### SELECTED PASSAGE

** BEGIN **

The Domesday survey was ordered by William I in 1086, twenty years after he defeated Harold at the Battle of Hastings and became King of England as well as Duke of Normandy. It covered the whole of England, except for London, Winchester, Bristol and the four northernmost counties. The returns show not only the value of the arable land on which the 'geld' or land tax was levied by the king but also the full financial resources of the country. They reveal a system of administration derived partly from Saxon times, partly from Norman custom and partly from the circumstances of the Conquest itself. No similar survey was carried out in Normandy nor again in this country until recent times.

The returns are set out in the Domesday Books by ‘manors'. This term does not occur in Saxon records but some manorial system must have operated before the Conquest as the survey compares the situation in 1086 with that in Saxon times, The precise meaning of the term 'manor' is still the subject of disagreement amongst historians, as the manors in the survey range over extremes of size and organisation. Of importance to the king was that the manor was the point at which the land tax was collected.

The following version of the Barwick entry in the Domesday Book of 1086 is taken from the Yorkshire Archaeological Journal, Vol.XIV.

** END **

### PROBLEMS AND TASKS
[1] According to the passage on the Domesday survey, which parts of England did the survey leave out?
[2] Continue the passage on the Domesday survey, starting after its final sentence and keeping its formal style.

### GIVEN RECORDS

** BEGIN **

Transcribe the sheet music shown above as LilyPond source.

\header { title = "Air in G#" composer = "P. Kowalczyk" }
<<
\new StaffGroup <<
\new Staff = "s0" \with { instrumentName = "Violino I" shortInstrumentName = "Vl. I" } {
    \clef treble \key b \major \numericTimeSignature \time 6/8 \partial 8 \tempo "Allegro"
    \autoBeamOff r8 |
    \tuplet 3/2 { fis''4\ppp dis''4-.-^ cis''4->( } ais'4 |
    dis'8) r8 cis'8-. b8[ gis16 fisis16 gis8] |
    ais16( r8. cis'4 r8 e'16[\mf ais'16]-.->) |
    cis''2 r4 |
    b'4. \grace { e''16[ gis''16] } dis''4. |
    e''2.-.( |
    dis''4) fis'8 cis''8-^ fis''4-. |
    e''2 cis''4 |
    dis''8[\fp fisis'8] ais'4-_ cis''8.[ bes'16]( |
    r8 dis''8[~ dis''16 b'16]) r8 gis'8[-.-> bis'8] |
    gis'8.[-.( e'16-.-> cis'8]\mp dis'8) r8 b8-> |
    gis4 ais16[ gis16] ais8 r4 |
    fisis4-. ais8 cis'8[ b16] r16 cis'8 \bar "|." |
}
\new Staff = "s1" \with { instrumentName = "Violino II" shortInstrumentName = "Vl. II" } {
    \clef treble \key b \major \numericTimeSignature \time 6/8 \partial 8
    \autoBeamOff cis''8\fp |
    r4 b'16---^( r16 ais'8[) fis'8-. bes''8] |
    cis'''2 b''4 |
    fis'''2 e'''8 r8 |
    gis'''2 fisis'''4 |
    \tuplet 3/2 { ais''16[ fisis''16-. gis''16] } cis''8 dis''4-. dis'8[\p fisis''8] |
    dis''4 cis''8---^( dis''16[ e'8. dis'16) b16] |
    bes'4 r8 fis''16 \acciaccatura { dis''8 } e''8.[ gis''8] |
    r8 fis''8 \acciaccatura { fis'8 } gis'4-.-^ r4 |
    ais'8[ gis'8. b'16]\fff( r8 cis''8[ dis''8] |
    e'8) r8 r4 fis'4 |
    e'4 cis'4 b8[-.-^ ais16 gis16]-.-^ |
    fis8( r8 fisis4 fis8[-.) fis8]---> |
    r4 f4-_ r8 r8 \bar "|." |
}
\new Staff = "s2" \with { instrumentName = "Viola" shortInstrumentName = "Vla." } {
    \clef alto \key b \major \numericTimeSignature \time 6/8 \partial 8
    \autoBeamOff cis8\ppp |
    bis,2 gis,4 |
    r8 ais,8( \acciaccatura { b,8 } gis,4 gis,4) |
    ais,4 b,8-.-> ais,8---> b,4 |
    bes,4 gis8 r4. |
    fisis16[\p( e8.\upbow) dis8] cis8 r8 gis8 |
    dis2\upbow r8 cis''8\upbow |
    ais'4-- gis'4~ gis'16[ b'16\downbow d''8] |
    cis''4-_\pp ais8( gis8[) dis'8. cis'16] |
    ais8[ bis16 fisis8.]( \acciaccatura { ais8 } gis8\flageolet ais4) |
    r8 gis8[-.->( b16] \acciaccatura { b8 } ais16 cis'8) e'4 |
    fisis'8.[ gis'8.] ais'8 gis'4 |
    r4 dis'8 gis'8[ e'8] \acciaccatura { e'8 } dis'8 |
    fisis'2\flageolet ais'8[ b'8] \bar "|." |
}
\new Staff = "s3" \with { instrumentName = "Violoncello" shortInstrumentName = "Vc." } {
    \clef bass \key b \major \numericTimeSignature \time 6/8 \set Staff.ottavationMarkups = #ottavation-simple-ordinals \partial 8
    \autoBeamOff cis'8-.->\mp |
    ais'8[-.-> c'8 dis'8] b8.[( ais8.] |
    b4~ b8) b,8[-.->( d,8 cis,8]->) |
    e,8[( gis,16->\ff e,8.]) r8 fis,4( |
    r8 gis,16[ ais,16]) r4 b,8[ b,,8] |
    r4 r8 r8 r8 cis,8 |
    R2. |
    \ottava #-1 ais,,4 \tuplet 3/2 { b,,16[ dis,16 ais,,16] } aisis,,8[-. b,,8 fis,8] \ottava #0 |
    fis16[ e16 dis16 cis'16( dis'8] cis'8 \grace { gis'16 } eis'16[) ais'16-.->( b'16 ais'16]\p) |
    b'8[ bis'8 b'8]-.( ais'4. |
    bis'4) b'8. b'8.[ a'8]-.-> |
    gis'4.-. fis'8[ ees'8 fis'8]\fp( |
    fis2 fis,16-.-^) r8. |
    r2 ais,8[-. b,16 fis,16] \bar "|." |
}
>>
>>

** END **

### ANSWERS BELOW
[1] London, Winchester, Bristol and the four northernmost counties.

[2]
Manor and berewick. In Chipesch (Kippax) and Ledstune (Ledston), Earl Edwin had eighteen carucates for geld, and ten ploughs may be there. To this manor belongs land which properly is called Beruuit* (Barwick-in-Elmet), in which there are eight carucates for geld, and four ploughs may be there.

This land Ilbert de Laci has now, where he has in the demesne twelve ploughs and forty-eight vlllanes and twelve borders with sixteen ploughs, and three churches and three priests, and three mills of ten shillings (annual value). Wood, pasturable, two leugae in length and one in breadth.

The whole manor, five leugae in length and one in breadth. T.R.E. (i.e. in the time of King Edward) it was worth sixteen pounds; now the same. To this manor belongs this sake:- Alretune (Allerton Bywater), six carucates; Prestune (Preston, parish of Kippax), six carucates; Suilligtune (Swillington), three carucates; Gereforde (Garforth), one carucate and a half; Sceltune (Skelton, parish of Leeds), three carucates; Caldecotes (Coldcotes), two carucates; Colletun (Colton, parish of Whitkirk), two carucates; Ossetorp (Austhorpe), four carucates; Mainstune (Manston), four carucates; Chidal (Kiddal), three carucates; Pottertun (Potterton), two carucates; Chlpertun (Gipton), one carucate; Perllnctune (Parlington), six carucates; Cuford (Cuforth near Becca), two carucates. Together for geld, forty-five carucates and a half, and twenty-four ploughs may be there. These are waste. To this manor there are thirty acres of meadow.

* Spelt Bereuuich in the Recapitulation.


The Domesday returns contain the first written information about Barwick that we have located. They show that in 1086 Barwick was an outlying, detached part or berewick of the manor of Kippax The wording draws a clear distinction between the name recorded (properly called Beruuit) and the general term berewick.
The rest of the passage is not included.